-- ABOUT THIS TASK --
Every record must be copied exactly, from first line to last.

════════════════

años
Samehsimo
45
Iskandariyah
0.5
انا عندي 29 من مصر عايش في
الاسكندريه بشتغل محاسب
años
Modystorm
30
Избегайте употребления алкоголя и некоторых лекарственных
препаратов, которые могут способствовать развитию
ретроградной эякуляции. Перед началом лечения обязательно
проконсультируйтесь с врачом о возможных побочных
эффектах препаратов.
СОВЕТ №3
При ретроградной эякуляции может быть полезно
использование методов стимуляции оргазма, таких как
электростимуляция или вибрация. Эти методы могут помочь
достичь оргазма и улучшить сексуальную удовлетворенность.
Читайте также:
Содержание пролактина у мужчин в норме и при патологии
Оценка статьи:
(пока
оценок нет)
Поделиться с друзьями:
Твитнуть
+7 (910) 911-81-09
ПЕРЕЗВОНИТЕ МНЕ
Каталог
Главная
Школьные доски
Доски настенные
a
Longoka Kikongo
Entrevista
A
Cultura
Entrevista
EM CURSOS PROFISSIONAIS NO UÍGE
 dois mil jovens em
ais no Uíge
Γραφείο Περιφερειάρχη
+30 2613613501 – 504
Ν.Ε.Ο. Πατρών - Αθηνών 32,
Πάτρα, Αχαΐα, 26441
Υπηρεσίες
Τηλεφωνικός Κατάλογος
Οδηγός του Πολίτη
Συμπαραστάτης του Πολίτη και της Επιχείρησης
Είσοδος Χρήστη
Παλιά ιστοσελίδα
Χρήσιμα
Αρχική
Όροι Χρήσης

════════════════

-- YOUR RESPONSE --
años
Samehsimo
45
Iskandariyah
0.5
انا عندي 29 من مصر عايش في
الاسكندريه بشتغل محاسب
años
Modystorm
30
Избегайте употребления алкоголя и некоторых лекарственных
препаратов, которые могут способствовать развитию
ретроградной эякуляции. Перед началом лечения обязательно
проконсультируйтесь с врачом о возможных побочных
эффектах препаратов.
СОВЕТ №3
При ретроградной эякуляции может быть полезно
использование методов стимуляции оргазма, таких как
электростимуляция или вибрация. Эти методы могут помочь
достичь оргазма и улучшить сексуальную удовлетворенность.
Читайте также:
Содержание пролактина у мужчин в норме и при патологии
Оценка статьи:
(пока
оценок нет)
Поделиться с друзьями:
Твитнуть
+7 (910) 911-81-09
ПЕРЕЗВОНИТЕ МНЕ
Каталог
Главная
Школьные доски
Доски настенные
a
Longoka Kikongo
Entrevista
A
Cultura
Entrevista
EM CURSOS PROFISSIONAIS NO UÍGE
 dois mil jovens em
ais no Uíge
Γραφείο Περιφερειάρχη
+30 2613613501 – 504
Ν.Ε.Ο. Πατρών - Αθηνών 32,
Πάτρα, Αχαΐα, 26441
Υπηρεσίες
Τηλεφωνικός Κατάλογος
Οδηγός του Πολίτη
Συμπαραστάτης του Πολίτη και της Επιχείρησης
Είσοδος Χρήστη
Παλιά ιστοσελίδα
Χρήσιμα
Αρχική
Όροι Χρήσης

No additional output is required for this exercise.